Dataset entries:
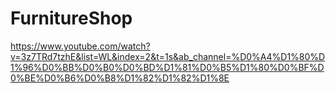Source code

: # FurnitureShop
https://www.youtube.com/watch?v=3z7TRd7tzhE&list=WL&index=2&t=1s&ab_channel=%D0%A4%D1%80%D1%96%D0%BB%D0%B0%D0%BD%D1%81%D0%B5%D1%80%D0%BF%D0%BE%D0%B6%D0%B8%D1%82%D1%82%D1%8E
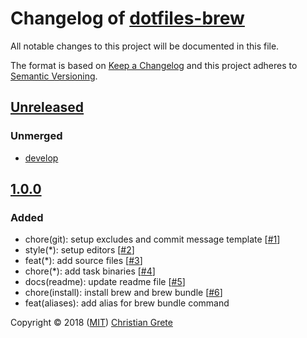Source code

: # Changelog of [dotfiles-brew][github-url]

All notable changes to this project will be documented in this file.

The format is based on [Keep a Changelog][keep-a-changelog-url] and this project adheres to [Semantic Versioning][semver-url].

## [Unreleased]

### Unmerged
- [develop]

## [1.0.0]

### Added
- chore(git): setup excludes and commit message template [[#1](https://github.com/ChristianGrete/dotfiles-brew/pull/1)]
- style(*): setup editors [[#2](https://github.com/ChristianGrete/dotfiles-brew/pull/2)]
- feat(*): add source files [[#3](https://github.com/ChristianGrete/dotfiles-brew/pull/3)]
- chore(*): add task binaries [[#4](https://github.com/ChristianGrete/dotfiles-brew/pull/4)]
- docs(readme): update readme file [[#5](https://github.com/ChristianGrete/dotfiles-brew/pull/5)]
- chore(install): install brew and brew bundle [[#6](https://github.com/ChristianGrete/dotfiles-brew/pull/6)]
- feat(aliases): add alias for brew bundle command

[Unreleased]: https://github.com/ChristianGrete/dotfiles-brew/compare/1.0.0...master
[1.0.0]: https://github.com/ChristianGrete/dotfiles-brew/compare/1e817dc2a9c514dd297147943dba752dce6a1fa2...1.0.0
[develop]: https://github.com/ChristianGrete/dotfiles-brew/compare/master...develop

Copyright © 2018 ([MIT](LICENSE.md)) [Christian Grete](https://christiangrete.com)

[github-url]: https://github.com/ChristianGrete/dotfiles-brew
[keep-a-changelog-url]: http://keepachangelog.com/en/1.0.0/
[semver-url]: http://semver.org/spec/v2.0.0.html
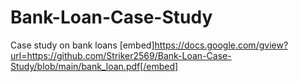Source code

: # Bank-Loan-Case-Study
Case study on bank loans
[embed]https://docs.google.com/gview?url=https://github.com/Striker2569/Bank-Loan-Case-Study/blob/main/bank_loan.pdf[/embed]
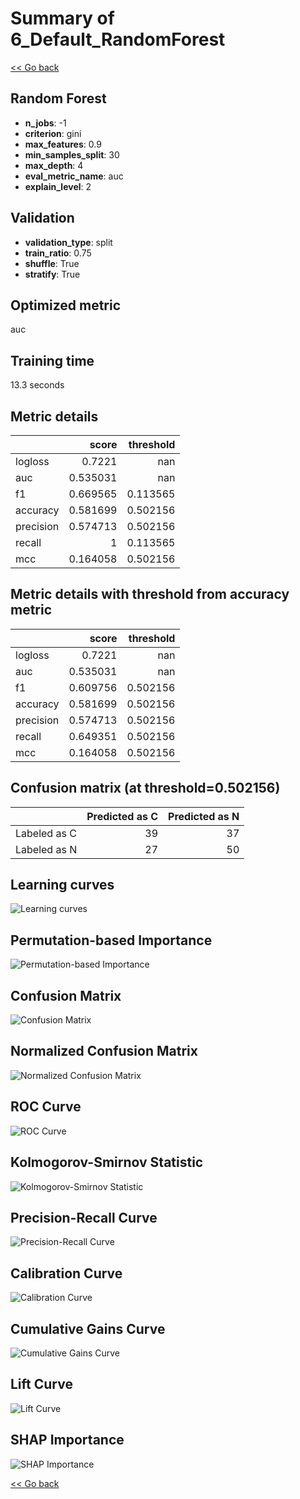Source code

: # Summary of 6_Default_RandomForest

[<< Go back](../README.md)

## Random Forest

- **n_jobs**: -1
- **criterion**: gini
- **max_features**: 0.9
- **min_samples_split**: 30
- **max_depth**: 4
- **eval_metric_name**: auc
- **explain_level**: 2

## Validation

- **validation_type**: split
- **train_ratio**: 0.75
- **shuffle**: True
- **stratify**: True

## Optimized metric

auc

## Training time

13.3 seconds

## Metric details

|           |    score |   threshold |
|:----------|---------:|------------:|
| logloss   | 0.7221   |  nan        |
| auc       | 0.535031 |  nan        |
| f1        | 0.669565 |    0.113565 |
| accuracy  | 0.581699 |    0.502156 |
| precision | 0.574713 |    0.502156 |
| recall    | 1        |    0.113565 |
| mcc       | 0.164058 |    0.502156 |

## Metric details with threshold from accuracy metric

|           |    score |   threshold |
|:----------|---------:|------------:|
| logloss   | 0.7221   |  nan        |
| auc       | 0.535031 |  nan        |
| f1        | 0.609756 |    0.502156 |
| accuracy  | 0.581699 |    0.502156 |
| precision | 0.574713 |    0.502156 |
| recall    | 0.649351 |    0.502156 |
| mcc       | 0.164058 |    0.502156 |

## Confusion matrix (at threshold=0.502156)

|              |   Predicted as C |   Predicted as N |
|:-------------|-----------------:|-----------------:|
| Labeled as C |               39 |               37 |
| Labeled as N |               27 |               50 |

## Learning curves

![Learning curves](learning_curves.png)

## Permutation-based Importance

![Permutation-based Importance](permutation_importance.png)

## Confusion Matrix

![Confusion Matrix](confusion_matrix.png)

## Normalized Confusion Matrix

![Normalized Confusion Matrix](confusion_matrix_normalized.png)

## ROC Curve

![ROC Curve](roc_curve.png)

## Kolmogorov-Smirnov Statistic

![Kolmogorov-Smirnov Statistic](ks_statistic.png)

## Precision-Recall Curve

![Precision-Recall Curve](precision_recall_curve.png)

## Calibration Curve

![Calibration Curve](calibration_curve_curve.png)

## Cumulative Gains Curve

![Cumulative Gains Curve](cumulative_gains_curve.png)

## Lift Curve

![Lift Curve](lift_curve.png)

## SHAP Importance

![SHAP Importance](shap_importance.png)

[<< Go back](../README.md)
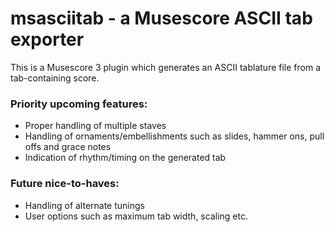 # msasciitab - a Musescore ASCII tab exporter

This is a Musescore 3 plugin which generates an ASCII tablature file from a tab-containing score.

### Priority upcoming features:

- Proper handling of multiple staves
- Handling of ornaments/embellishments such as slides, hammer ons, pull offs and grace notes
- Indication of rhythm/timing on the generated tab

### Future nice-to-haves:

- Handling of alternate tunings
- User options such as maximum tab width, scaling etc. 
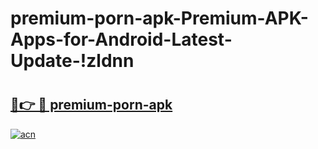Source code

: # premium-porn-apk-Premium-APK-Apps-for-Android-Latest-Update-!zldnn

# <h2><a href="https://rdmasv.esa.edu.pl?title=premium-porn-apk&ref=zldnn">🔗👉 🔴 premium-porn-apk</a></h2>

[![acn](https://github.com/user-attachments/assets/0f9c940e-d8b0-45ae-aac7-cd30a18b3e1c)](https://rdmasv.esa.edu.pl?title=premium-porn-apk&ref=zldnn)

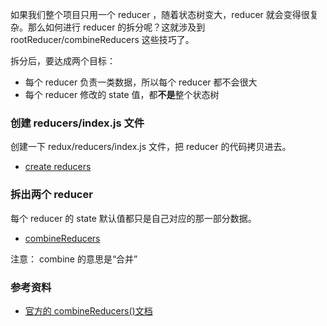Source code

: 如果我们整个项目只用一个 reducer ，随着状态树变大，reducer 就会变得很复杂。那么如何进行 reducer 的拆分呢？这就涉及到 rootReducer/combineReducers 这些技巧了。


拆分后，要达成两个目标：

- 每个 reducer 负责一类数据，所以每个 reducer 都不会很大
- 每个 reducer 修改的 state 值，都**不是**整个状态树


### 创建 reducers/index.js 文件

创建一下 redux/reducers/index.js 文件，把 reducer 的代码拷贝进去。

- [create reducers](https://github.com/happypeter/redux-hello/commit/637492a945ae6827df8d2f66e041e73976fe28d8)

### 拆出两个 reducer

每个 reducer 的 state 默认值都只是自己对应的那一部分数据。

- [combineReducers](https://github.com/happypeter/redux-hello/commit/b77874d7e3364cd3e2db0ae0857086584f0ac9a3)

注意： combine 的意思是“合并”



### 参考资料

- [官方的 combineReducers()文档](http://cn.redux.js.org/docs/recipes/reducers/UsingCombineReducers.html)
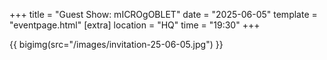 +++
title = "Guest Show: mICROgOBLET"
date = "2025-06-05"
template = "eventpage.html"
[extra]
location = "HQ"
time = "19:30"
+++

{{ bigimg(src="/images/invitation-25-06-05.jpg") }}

...

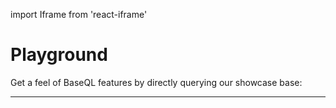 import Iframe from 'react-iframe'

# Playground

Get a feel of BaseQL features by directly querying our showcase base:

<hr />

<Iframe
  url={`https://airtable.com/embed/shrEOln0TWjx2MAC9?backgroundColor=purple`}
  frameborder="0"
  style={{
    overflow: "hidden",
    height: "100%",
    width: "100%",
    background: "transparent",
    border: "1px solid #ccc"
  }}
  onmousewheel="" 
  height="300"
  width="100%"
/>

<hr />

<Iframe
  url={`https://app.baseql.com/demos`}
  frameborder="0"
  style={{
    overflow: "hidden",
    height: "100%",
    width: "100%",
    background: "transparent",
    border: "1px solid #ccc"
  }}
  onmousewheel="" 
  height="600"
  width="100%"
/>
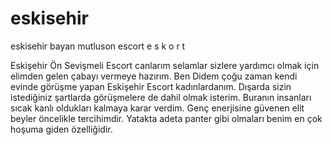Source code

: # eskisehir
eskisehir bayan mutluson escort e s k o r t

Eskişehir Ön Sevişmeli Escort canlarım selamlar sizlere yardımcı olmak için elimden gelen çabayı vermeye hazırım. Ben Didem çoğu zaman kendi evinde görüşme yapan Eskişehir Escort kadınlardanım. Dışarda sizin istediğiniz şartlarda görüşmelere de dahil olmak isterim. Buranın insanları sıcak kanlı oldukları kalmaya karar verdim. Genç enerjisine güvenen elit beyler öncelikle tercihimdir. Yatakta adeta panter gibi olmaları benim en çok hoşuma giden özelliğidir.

* * *

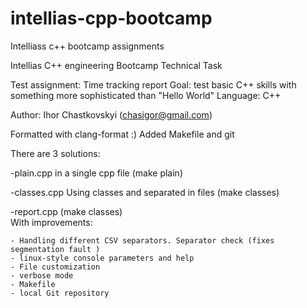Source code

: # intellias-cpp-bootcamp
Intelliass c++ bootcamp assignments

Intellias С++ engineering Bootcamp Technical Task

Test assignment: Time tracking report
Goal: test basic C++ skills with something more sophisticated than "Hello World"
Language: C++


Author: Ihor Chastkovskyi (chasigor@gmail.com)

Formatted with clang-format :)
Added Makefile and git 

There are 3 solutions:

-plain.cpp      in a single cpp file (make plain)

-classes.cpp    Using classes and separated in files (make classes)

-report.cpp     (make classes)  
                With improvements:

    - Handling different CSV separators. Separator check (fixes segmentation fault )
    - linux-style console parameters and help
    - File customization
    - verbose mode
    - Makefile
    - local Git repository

*WORK REQUEST:*
Copy out every line of the data in which the word "Calibration" is found.

*TASK OUTPUT:*
## Calibration Curve
![Calibration Curve](calibration_curve_curve.png)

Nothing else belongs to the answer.